*Your goal*. Wherever the word "knee" appears in the entries, copy the whole line.

** Given information follows **

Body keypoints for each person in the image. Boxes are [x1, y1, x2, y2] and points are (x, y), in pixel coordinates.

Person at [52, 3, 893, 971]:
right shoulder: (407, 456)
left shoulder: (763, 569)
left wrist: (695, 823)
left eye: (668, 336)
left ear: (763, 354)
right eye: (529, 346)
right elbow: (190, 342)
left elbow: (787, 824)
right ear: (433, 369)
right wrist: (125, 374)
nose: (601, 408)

** End of Given information **
** Given information follows **

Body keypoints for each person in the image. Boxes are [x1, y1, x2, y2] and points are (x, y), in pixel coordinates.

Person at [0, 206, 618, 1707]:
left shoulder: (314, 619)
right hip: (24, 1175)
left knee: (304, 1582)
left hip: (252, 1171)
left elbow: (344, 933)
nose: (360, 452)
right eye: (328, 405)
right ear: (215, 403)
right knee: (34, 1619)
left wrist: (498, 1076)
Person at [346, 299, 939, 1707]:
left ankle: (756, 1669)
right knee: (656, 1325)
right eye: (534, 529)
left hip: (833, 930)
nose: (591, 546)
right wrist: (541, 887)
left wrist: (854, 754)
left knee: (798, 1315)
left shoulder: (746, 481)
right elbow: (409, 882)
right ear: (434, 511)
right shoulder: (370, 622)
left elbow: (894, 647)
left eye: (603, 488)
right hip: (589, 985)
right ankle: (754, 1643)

** End of Given information **

*Exercise response*.
left knee: (304, 1582)
right knee: (34, 1619)
right knee: (656, 1325)
left knee: (798, 1315)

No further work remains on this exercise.